3195. Men are often measured by weight of intellect or character, which is very diversified, but not more than the weights and measures of men in different regions, by which they measure merchandise and produce to one an other. For instance, a Barrel Measure.

3196. What is it? This it is, when selling the following articles :

3197. Cider and other liquids, 3) gallons. Rice, 600 lbs. Flour, 196 lbs. Powder, 25 lbs Corn, as bought and sold in Kentucky, Tennessee, etc, 5 bushels of shelled corn. As bought and sold a New-Orleans, a flour barrel full of ears Potatoes, as sold in New-York, a barrel contains 2 1/4 bushels. Pork, a barrel is 200 lbs., distinguished in quality by "clear," "mess," " prime." A barrel of beef is the same weight.

3198. A barrel of salt, in one place, is 280 lbs., and in another "five bushels," though in measuring the bushel, cubic inches are not resorted to, but pounds, arbitrarily calling a bushel of salt 56 lbs. in one place, and 50 lbs. in another.

3199. A Bushel Measure

The legal bushel of America is the old Winchester measure of 2,150.42 cubic inches. The imperial bushel of England is 2,218.142 cubic inches ; so that

32 English bushels are about equal to

33 of ours.

3200. Although we are all the time talking about the price of grain, etc, by the bushel, we sell by weight, as follows:

3201. Wheat, beans, potatoes, and clover seed, 60 lbs. Corn, rye, flaxseed, and onions, 56 lbs. Corn on the cob, 70 lbs. Buckwheat, 52 lbs. Barley, 48 lbs. Hemp seed, 44 lbs. Timothy seed, 45 lbs. Castor beans, 46 lbs. Oats, 35 lbs. Bran, 20 lbs. Blue grass seed, 14 lbs. Salt; the real weight of coarse salt is 85 lbs. Dried apples, 24 lbs.
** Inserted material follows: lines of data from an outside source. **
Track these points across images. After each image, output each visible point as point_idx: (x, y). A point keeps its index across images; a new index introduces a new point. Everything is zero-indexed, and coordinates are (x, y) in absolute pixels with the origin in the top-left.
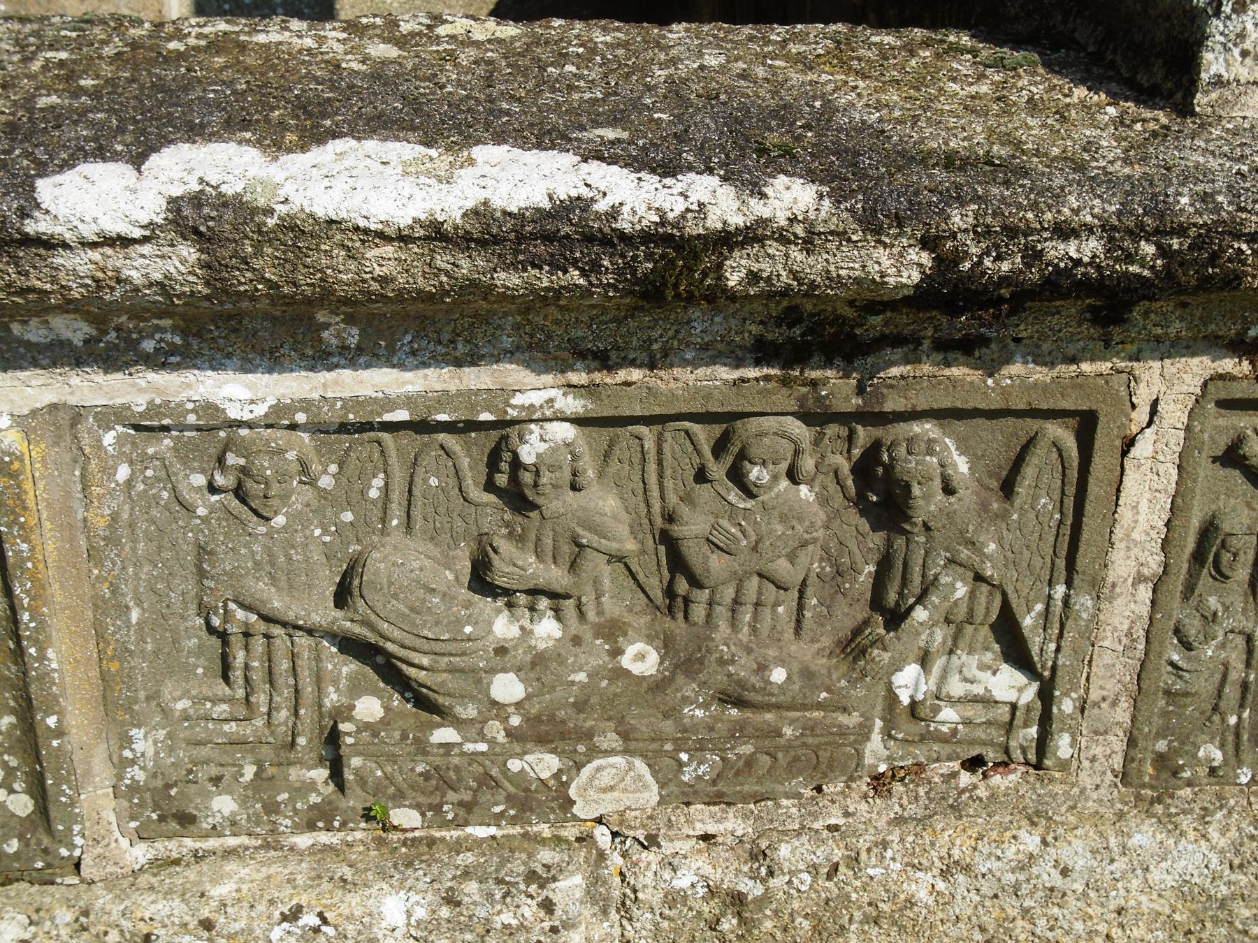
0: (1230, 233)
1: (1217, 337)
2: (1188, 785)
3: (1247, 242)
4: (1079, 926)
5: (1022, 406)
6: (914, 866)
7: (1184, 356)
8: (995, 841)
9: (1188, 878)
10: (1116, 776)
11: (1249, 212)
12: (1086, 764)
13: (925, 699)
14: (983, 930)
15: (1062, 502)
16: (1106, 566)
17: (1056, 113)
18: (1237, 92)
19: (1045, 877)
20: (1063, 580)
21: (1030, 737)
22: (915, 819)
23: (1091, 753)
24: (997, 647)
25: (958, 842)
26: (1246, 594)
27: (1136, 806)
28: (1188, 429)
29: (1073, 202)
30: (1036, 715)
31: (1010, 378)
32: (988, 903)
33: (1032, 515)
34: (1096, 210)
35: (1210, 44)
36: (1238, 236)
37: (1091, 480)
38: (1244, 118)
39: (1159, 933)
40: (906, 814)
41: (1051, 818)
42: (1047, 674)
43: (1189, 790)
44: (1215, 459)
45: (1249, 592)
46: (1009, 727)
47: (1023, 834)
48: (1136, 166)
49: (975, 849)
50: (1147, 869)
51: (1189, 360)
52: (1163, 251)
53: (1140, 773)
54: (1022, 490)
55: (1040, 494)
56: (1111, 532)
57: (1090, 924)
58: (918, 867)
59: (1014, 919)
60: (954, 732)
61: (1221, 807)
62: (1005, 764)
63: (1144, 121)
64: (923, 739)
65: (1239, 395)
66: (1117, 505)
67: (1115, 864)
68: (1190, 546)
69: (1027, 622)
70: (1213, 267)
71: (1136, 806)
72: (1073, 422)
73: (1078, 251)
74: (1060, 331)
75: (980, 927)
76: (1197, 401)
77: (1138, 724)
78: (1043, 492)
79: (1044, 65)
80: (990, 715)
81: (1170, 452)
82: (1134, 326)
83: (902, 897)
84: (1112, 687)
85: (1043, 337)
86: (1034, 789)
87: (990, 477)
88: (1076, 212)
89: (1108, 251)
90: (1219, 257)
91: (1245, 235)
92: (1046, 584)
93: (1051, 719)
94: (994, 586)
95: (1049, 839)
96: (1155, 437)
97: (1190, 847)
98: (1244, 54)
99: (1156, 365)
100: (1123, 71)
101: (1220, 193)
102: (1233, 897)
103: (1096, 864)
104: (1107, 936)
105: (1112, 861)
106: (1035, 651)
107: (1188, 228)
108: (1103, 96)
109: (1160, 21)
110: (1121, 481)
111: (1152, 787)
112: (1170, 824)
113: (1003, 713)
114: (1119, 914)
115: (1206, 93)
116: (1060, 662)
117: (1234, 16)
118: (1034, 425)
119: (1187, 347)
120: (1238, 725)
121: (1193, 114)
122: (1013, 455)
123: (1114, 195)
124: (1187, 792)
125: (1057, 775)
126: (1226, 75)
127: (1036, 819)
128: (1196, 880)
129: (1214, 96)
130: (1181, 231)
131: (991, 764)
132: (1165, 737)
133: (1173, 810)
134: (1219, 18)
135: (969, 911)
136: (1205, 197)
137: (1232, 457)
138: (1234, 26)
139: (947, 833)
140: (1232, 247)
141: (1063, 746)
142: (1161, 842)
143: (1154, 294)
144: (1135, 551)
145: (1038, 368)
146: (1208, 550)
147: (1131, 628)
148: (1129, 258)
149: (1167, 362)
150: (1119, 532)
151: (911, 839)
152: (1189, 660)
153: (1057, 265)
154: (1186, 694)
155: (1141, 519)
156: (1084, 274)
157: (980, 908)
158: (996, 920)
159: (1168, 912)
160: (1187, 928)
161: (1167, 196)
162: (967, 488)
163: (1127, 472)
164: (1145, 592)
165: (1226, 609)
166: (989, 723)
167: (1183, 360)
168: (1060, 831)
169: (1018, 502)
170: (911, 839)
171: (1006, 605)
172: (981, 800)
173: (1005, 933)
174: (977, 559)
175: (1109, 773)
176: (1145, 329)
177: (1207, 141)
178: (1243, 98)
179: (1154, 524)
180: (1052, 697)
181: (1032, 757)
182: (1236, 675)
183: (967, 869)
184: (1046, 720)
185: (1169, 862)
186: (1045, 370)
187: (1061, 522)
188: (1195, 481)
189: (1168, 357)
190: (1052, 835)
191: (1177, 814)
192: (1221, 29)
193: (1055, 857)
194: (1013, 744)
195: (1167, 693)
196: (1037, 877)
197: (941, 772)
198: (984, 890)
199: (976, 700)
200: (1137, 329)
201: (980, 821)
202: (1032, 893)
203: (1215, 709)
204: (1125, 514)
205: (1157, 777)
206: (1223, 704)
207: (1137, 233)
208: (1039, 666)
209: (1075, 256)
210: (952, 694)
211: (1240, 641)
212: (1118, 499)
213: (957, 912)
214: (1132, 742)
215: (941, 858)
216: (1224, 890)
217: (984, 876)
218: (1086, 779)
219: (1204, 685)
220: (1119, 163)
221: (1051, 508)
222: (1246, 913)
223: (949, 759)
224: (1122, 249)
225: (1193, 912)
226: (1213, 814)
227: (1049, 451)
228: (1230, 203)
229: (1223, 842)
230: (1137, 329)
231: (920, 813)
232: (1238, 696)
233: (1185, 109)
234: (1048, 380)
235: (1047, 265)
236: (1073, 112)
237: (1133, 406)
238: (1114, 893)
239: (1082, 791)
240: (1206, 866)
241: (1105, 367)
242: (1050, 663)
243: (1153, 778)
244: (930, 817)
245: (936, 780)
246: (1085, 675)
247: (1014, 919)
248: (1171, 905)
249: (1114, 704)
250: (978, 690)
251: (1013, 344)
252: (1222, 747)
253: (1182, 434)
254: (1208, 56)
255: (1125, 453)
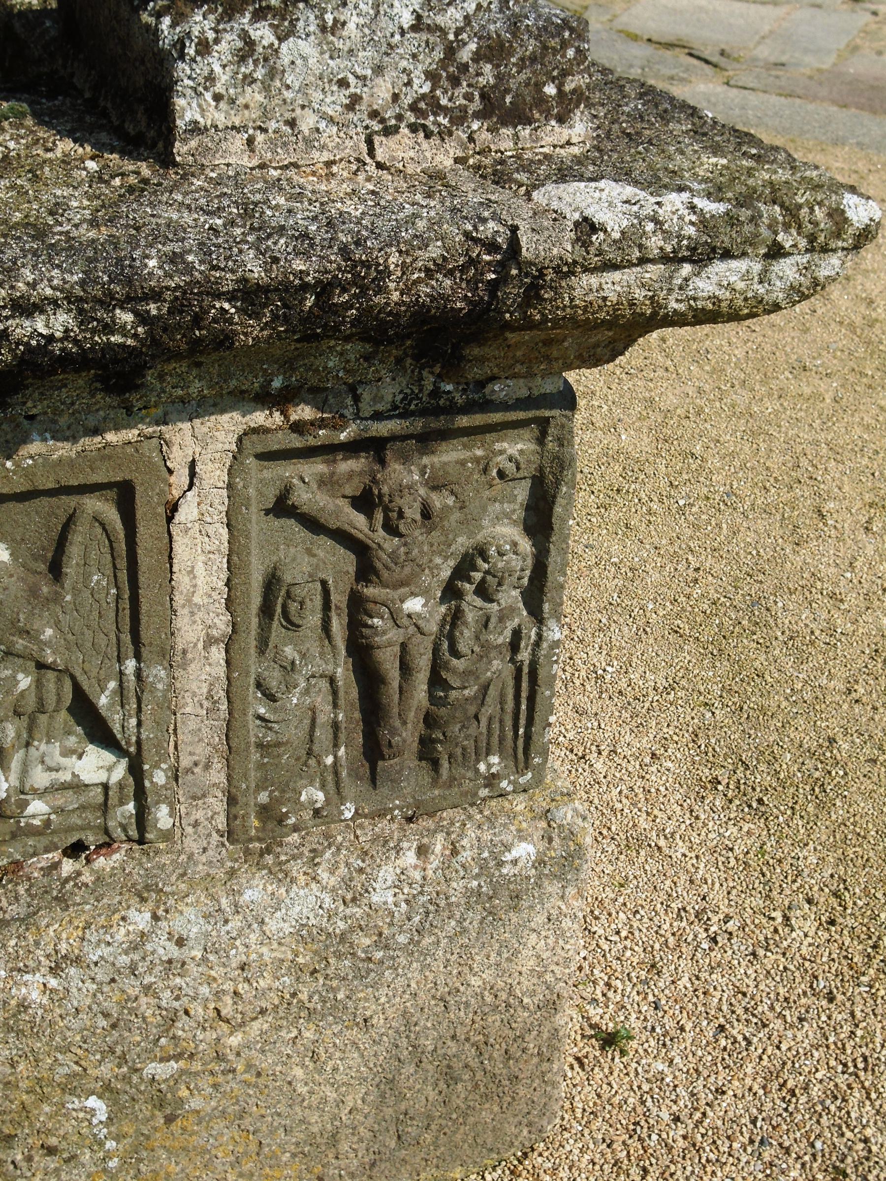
0: (208, 294)
1: (242, 392)
2: (295, 831)
3: (229, 301)
4: (205, 990)
5: (50, 485)
6: (19, 970)
7: (213, 414)
8: (103, 927)
9: (304, 921)
10: (222, 836)
11: (223, 270)
12: (189, 830)
13: (8, 796)
14: (106, 1015)
15: (115, 576)
16: (172, 634)
17: (29, 171)
18: (216, 138)
19: (161, 951)
20: (131, 654)
21: (128, 814)
22: (18, 919)
23: (191, 819)
24: (79, 730)
25: (64, 936)
26: (321, 638)
27: (246, 861)
28: (230, 486)
29: (28, 275)
30: (130, 790)
31: (31, 457)
32: (106, 989)
33: (87, 594)
34: (55, 282)
35: (180, 88)
36: (218, 296)
37: (139, 551)
38: (228, 165)
39: (286, 978)
40: (7, 916)
41: (161, 890)
42: (132, 749)
43: (296, 835)
44: (267, 512)
45: (323, 636)
46: (105, 808)
47: (132, 914)
48: (103, 228)
49: (83, 939)
50: (263, 922)
51: (219, 417)
52: (142, 318)
53: (245, 829)
54: (71, 569)
55: (91, 572)
56: (171, 600)
57: (215, 985)
58: (25, 970)
59: (136, 999)
60: (47, 823)
61: (329, 846)
62: (108, 845)
63: (123, 175)
64: (14, 836)
65: (276, 447)
66: (171, 572)
67: (230, 924)
68: (256, 600)
69: (103, 701)
70: (200, 329)
71: (246, 861)
72: (112, 494)
73: (47, 326)
74: (73, 404)
75: (103, 1013)
76: (234, 457)
77: (235, 782)
78: (94, 569)
79: (35, 115)
80: (82, 799)
81: (216, 512)
82: (152, 390)
83: (13, 1002)
84: (202, 751)
85: (57, 412)
86: (141, 864)
87: (36, 560)
88: (33, 285)
89: (82, 323)
90: (202, 319)
91: (223, 293)
92: (115, 661)
93: (144, 793)
94: (60, 671)
95: (160, 912)
96: (197, 499)
97: (302, 892)
98: (217, 98)
99: (186, 426)
100: (114, 119)
101: (190, 251)
102: (352, 930)
103: (210, 928)
104: (235, 993)
105: (226, 921)
106: (116, 728)
107: (161, 293)
108: (88, 149)
109: (137, 64)
110: (171, 549)
111: (260, 840)
112: (281, 874)
113: (97, 795)
114: (243, 969)
115: (185, 141)
116: (143, 736)
117: (198, 59)
118: (70, 502)
119: (215, 405)
120: (335, 763)
121: (175, 164)
122: (55, 535)
123: (75, 263)
124: (295, 838)
125: (162, 846)
126: (201, 120)
127: (146, 895)
128: (313, 921)
129: (193, 144)
130: (156, 295)
131: (92, 848)
132: (265, 789)
133: (283, 858)
134: (184, 61)
135: (88, 1001)
136: (174, 258)
137: (282, 507)
138: (201, 68)
139: (52, 929)
140: (214, 307)
141: (162, 817)
142: (273, 894)
143: (146, 362)
144: (199, 616)
145: (60, 444)
146: (275, 601)
147: (210, 690)
148: (108, 328)
149: (197, 422)
150: (179, 600)
151: (13, 942)
152: (275, 711)
153: (28, 344)
154: (278, 744)
155: (199, 583)
156: (63, 350)
157: (99, 995)
158: (118, 1003)
159: (290, 957)
160: (312, 968)
161: (134, 260)
162: (11, 576)
163: (175, 538)
164: (218, 654)
165: (303, 656)
166: (82, 808)
167: (213, 418)
168: (171, 902)
169: (68, 584)
170: (13, 942)
171: (77, 688)
172: (87, 885)
173: (130, 1014)
174: (35, 648)
175: (214, 834)
176: (164, 392)
177: (186, 194)
178: (224, 145)
179: (214, 585)
180: (142, 771)
181: (133, 833)
182: (323, 718)
183: (77, 961)
184: (140, 794)
185: (284, 911)
186: (67, 445)
187: (118, 597)
188: (247, 537)
189: (197, 417)
190: (162, 908)
191: (288, 861)
192: (188, 72)
193: (167, 930)
194: (111, 824)
195: (260, 746)
196: (153, 953)
197: (39, 866)
198: (99, 977)
199: (65, 787)
200: (155, 393)
201: (88, 907)
202: (150, 970)
203: (310, 753)
204: (182, 580)
205: (263, 829)
206: (316, 748)
207: (108, 301)
208: (123, 743)
209: (44, 332)
210: (36, 786)
211: (324, 684)
212: (171, 566)
213: (75, 1004)
214: (232, 801)
215: (48, 956)
216: (341, 925)
217: (96, 964)
218: (192, 845)
219: (294, 733)
220: (85, 226)
221: (105, 583)
222: (367, 941)
223: (47, 850)
224: (96, 320)
225: (316, 953)
226: (323, 852)
227: (92, 527)
228: (201, 262)
229: (333, 881)
230: (155, 393)
231: (23, 911)
232: (331, 736)
233: (166, 160)
234: (73, 455)
235: (17, 345)
236: (47, 169)
237: (170, 472)
238: (234, 951)
239: (190, 857)
240: (320, 907)
241: (132, 434)
242: (134, 739)
243: (260, 831)
244: (35, 914)
245: (36, 875)
246: (172, 744)
247: (136, 999)
248: (293, 950)
249: (207, 767)
250: (65, 777)
251: (26, 422)
252: (323, 787)
253: (225, 493)
254: (180, 102)
255: (170, 519)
Dried peaches, 33 lbs. according to some rules, but others are 22 Ibs. for a bushel, while in Indiana, dried apples and peaches are sold by the heaping bushel. So are potatoes, turnips, onions, apples. etc, and in some sections oats are heaped. A bushel of corn in the ear is three heaped half bushels, or four even full.

3202. In Tennessee, a hundred ears of corn is sometimes counted as a bushel. At Chester, England, a bushel is 32 gallons; at Carlisle, 24 gallons; at Penrith, 16 gallons; at Abbington, 9 gallons.

3203. A hoop 18 1/2 inches diameter, 8 inches deep, holds a Winchester bushel. A box 12 inches square, 7 and 7 1-32 deep, will hold half a bushel. A heaping bushel is 2.815 cubic inches.

3204. A Gallon Measure

An English imperial gallon is 10 lbs. of distilled water at 62° Fahrenheit, when the barometer stands at 30. This is 277.274 cubic inches. The old wine measure in use here is 231 inches; and "beer measure" 282 inches.

3205. The question, if asked: "What is a gallon measure?" can only be answered by measuring the man who is buying or selling.

3206. Land Measure

An English imperial acre is 4,840 square yards, or 160 square rods. A square 13 rods upon each side is commonly counted an acre; it is nine rods over measure. A square 22 yards upon each 6ide is one-tenth of an acre.

3207. The following gives the comparative size in square yards of acres in different countries:

English acre , 4,840 square yards; Scotch, 6,150; Irish, 7,840; Hamburg, 11,545; Amsterdam, 9,722; Dantzic, 6,650 | France (hectare), 11,960; Prussia (morgen), 3,053.

This difference should be borne in mind in reading of the products per acre in different countries. Our land measure is that of England.